Now I'm pretty sure a large amount of us have been in fucked up relationships...my situation is slightly different...only by a technicality &title. But for the most part it's pretty much the same as anyone/anything else....
We started off feelin' eachother a lil bit then things stretched and relaxed into a friendship. He still really liked me though, more like an infactuation type thing. And although I wasn't responding with the same type of vibe, he stuck around. I was a bitch to him at first, just trying to keep myself from swimming too deep.
We talked about everything..we talked everyday. We would argue and bounce right back into being cool again.......fast forward.
Months later the feelings were back and suprisingly a little bit stronger than the first time.
Then, this stupid ass muthafcka pisses me off so bad to the point I told him not to call me ever again
and he's laughing and shit and I'm wondering what the fuck is so comical about that..
so I ended up not talking to him for a month and of course he was calling me the whole time
uhmm...booboo did you think I was playin?? you all on my voicemail begging me to talk to you..
ahaha. Now, that shit was comical.
Moving on... it was a couple of days before my birthday so I decided I was in a good mood so I answered his 1434 millionth call [I kid, I kid]
basically, we became cool once again but this time around my feelings developed into love.
I sat on it though, tried to make sure it was real and not only infactuation...and when I was sure, I let him know.
Everything was supposedly mutual. Everything was good ya'll.
so fast forward...now, this is dude telling me he loves me and shit, talking about he thinks I'm gonna be the one to have his child in the future.
And of course my stupid ass is just loving the shit..soaking that shit up like a fat ass pancake.
But I'm respecting the fact that he's not ready to be in a relationship because he's not in a good place with himself...[financially & he's still thinking about how he's been hurt in the past, blahhblah]
In my eyes, regardless if thats the truth or not, he wasn't getting no pussy from me
so it's not like this nigga was the MVP of the year...no All star 2010 over here. No shit like that..
He wasn't gaining shit from the excuses so I guess in a way, it made it okay for them to be just that...excuses.
Which further brings me to my breaking point with ol' dude.
long story short, I'm done...No, I don't want to be friends, I dont want shit from you.
Eat a dick and choke bitch.
You're trying to justify what you did wrong on the simple technicality that were not together??
With ALLLL the shit you've said to me. You love me right ? you wanna be with me right?

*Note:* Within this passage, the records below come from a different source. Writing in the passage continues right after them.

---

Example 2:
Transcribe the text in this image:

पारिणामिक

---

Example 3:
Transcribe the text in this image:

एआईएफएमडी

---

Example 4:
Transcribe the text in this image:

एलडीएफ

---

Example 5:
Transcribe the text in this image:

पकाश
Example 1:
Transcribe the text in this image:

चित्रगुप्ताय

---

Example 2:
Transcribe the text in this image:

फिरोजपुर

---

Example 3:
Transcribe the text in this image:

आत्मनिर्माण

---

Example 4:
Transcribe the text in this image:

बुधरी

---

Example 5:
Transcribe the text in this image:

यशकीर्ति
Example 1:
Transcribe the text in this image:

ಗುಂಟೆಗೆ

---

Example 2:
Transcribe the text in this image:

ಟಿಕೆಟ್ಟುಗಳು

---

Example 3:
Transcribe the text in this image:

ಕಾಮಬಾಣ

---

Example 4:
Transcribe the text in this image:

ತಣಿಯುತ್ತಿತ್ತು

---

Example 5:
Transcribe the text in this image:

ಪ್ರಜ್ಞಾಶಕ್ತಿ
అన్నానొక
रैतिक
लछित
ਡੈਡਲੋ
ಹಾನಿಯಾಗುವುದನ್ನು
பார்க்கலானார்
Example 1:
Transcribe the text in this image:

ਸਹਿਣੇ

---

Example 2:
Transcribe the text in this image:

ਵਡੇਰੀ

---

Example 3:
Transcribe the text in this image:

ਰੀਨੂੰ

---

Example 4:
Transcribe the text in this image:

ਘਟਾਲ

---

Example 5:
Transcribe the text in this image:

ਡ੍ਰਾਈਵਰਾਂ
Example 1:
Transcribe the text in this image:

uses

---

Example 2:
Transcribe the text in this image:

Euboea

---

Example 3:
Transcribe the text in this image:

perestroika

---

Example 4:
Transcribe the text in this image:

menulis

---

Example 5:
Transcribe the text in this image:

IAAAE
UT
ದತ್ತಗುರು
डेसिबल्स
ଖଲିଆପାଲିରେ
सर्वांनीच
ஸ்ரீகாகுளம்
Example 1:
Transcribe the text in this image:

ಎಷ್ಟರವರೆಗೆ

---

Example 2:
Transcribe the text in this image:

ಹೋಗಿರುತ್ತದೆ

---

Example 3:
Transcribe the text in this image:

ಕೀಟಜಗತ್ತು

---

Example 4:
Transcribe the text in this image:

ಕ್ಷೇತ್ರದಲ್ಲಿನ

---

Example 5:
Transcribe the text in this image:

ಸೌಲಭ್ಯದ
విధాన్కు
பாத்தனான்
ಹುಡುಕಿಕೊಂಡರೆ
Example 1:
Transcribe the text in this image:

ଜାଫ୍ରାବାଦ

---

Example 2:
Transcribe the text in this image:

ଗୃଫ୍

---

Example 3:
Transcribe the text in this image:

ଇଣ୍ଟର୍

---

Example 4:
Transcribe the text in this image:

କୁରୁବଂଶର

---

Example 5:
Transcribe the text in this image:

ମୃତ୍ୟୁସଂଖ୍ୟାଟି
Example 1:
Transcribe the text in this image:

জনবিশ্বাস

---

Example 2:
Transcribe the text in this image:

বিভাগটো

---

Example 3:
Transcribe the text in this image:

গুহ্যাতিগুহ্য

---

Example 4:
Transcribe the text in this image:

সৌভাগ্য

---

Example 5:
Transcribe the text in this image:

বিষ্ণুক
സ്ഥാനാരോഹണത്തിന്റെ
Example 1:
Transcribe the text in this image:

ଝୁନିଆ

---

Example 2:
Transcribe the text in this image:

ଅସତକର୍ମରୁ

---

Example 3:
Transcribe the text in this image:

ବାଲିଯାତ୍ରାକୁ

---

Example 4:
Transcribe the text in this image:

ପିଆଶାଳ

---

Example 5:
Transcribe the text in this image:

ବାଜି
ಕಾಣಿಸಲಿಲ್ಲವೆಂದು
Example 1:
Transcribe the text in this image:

talking bout' you need love...no, you need help. no better yet, you need to get a damn clue.
How dare you be a product of a bad previous relationship and
do me that way!!!
Now ya'll have to understand that me and dude have been friends for a cool year..I thought we had that mutual respect between one another. And this wasn't just any kind ol' dude...I ain't gon front though...he was special to me..and I cherished our friendship and ability to always keep it 100 between one another. He's been there through tough times...even when I wasn't so nice to him.

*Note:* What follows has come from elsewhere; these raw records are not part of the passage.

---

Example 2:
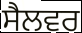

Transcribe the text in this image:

ਸੈਲਵਰ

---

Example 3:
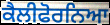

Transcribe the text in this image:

ਕੈਲੀਫੋਰਨਿਆ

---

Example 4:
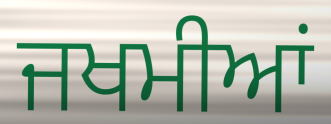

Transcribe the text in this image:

ਜਖਮੀਆਂ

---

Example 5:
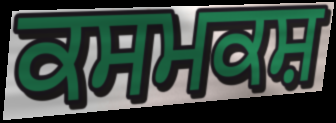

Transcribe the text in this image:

ਕਸਮਕਸ਼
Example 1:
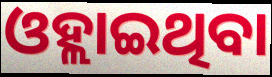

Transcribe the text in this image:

ଓହ୍ଲାଇଥିବା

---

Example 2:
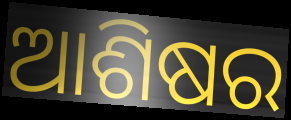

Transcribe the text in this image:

ଆଶିଷର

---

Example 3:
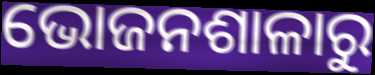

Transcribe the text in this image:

ଭୋଜନଶାଳାରୁ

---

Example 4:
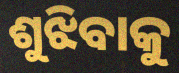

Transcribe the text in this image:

ଶୁଝିବାକୁ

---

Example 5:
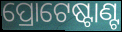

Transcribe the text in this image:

ପ୍ରୋଟେଷ୍ଟାଣ୍ଟ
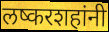
लष्करशहांनी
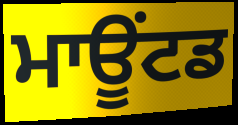
ਮਾਊਂਟਡ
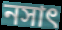
নসাৎ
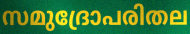
സമുദ്രോപരിതല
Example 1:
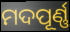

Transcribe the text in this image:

ମଦପୂର୍ଣ୍ଣ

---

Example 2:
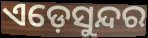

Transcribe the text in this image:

ଏଡ଼େସୁନ୍ଦର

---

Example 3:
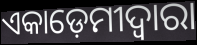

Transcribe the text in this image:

ଏକାଡ଼େମୀଦ୍ୱାରା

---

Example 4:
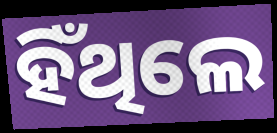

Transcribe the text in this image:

ହିଁଥିଲେ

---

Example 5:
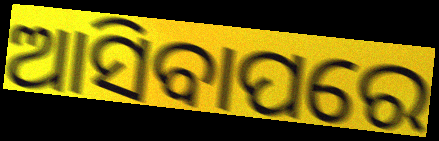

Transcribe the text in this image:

ଆସିବାପରେ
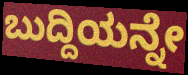
ಬುದ್ದಿಯನ್ನೇ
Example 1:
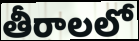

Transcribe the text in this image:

తీరాలలో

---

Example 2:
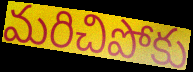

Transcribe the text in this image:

మరిచిపోకు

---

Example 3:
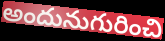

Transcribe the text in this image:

అందునుగురించి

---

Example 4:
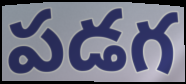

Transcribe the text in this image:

పడగ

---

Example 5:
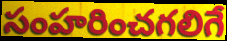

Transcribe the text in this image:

సంహరించగలిగే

So for that, he earned my respect.
He said he respected me also..for all the reasons his bitch ass listed. blah blah blah.
Honestly, at this point..it's going to be difficult to let him go this way..but It has to be done.
So this is where my ladies come in.. [heyyyy ya'll!]
first off, lemme say that
-never let anybody make you feel like you're tripping or over-reacting about a situation- you come to that conclusion on your own.
Everyone has different standards and opinions when it comes to things being right or wrong, if you're pissed the fuck off because the nigga spends more time with his babymama than you and then tells you "It's all for the love of the baby" don't let your dumbass homegirl tell you "Oooohh girl..you trippin'!"
If you're mad then dammnit be mad! It is still his [and yours also] obligation to make sure the other is happy.. I mean, you are the one that he is with. But if he wasn't able to split time up evenly he shouldn't have taken on the responsibility of having a girlfriend. DUH.
-Secondly, babygirl..if you want a relationship go find a muthafucka that will give you one!
easier said then done I know..but still!
so what I'm getting at is..i'm leaving him alone and letting go in the name of all the girls and women that keep going back to the bitch ass muthafucka that had sex with your bestfriend...or your sister.
I'm doing it for the girls who can't let go because they don't want to be lonely...and the girls that think that there is no one else for them out there.
I know it hurts..beleive me. But if it hurts now..most likely it always will...things do change and ppl do too
But how much are you willing to put up with before that happens?